His leadership training and personal independence were to be tested. When Al Quaida bombed the American Embassy in Tanzania, killing 12 people, it was SSgt. Ryan’s team who responded. They had 48 hours to arrive, secure the scene, secure the Ambassador and set up an interim embassy. “The challenge is great,” he recalls.
The 50-man platoon arrive on a C130, which landed on the closest thing to an airstrip, in that case a dirt road. The plane is loaded with pallets of security equipment including razor wire and communications gear. It was up to the Staff Sergeant to track down logistical needs, contracting food & water, for instance.
In Tanzania, all of the buildings on the block were destroyed. An American-owned building five miles away was converted to the temporary embassy. So the Staff Sergeant’s team secured the two sites and assisted the hundreds of FBI and CIA agents in their taking over the security. His team was on site for 36 days, the first four of which were so intense the Staff Sergeant had no opportunity to sleep.
Government contractors delivered 55-gallon drums, sand and railroad ties – the components of an initial perimeter. “We (his Marines and locals) filled 15, 000 sand bags,” he reports. “We hotwired the blown up vehicles from the embassy lot for transportation. It wasn’t a pretty ride but it was a ride”
“You take a soft target and make it a hard target,” says SSgt. Ryan. “I used to tell the Marines, it’s like Custard’s last stand…you can either set it up well, or else. There is no back-up plan, nobody’s coming to save us.”
Quieter Times
After he left FAST, SSgt. Ryan strategically acquired an Inspector Instructor assignment, which are active duty Marines who train reservists. This was due to motivation of the heart – an adorable blue-eyed blonde, Karlie Ryan. His daughter was born in 1999 and lives in Boston. He was offered an I&I post in Alabama, but considered leaving the Corps if he couldn’t get the I&I battalion in Massachusetts. He got the assignment and now spends his spare time entertaining the love of his life.

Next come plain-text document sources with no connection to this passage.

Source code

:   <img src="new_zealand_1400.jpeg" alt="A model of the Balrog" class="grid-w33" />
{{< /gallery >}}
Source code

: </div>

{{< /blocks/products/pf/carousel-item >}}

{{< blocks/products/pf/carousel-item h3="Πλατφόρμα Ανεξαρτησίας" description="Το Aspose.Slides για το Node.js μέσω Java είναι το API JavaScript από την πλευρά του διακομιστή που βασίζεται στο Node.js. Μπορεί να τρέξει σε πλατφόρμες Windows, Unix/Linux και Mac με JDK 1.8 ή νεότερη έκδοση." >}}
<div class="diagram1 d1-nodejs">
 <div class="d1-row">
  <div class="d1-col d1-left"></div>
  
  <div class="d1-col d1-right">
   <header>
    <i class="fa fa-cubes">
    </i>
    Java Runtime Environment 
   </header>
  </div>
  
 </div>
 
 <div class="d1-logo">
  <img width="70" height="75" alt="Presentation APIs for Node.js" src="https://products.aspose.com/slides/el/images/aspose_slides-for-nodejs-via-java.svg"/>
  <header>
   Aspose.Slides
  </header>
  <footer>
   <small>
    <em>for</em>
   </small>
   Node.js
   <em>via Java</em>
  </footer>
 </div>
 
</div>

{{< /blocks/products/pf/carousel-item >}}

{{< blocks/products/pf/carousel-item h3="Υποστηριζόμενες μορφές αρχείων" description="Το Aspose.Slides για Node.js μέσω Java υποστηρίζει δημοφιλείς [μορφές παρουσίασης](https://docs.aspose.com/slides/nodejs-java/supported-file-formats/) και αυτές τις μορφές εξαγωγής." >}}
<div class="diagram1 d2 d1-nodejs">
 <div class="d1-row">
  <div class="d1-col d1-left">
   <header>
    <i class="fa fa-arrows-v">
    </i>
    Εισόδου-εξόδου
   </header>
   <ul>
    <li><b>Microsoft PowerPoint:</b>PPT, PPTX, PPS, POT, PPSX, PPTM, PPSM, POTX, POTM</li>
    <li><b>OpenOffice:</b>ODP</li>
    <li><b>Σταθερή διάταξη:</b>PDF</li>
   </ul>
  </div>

He still approaches his assignments with great intensity, reports I&I Sergeant Major, Kip Carpenter. “Staff Sergeant Ryan believes in the Marine Corps and he believes in taking care of his Marines and doing his best in getting any task done that he’s assigned to.
“He’s the type of Marine you can depend upon. You can give him a set of instructions and you don’t have to check on it. Weather he’s familiar with a task or not, he does the research necessary to get it done, anything you give him – he can make it happen.
“Probably one of the biggest compliments you can give a Marine is that you would take him to combat. I’d take him to combat.”
During last Christmas’s Toys For Tots campaign, SSgt. Ryan again got little sleep. “Of all the times I’ve helped people I’ve been somewhere else. It’s nice to do it in your own backyard,” he says of his efforts.
Eighteen months from now the Staff Sergeant is up for retirement. That could come sooner should he use extensive leave he’s earned.
And his years serving his country couldn’t be more appreciated. “I’ve definitely been rewarded for my efforts. I can’t say the Corps hasn’t recognized me, I’m not in it for the awards but it’s nice to be recognized.” SSgt. Ryan concludes, “After all this time in the Marine Corps it pretty much sets you up for any challenge you’ll meet in the future.”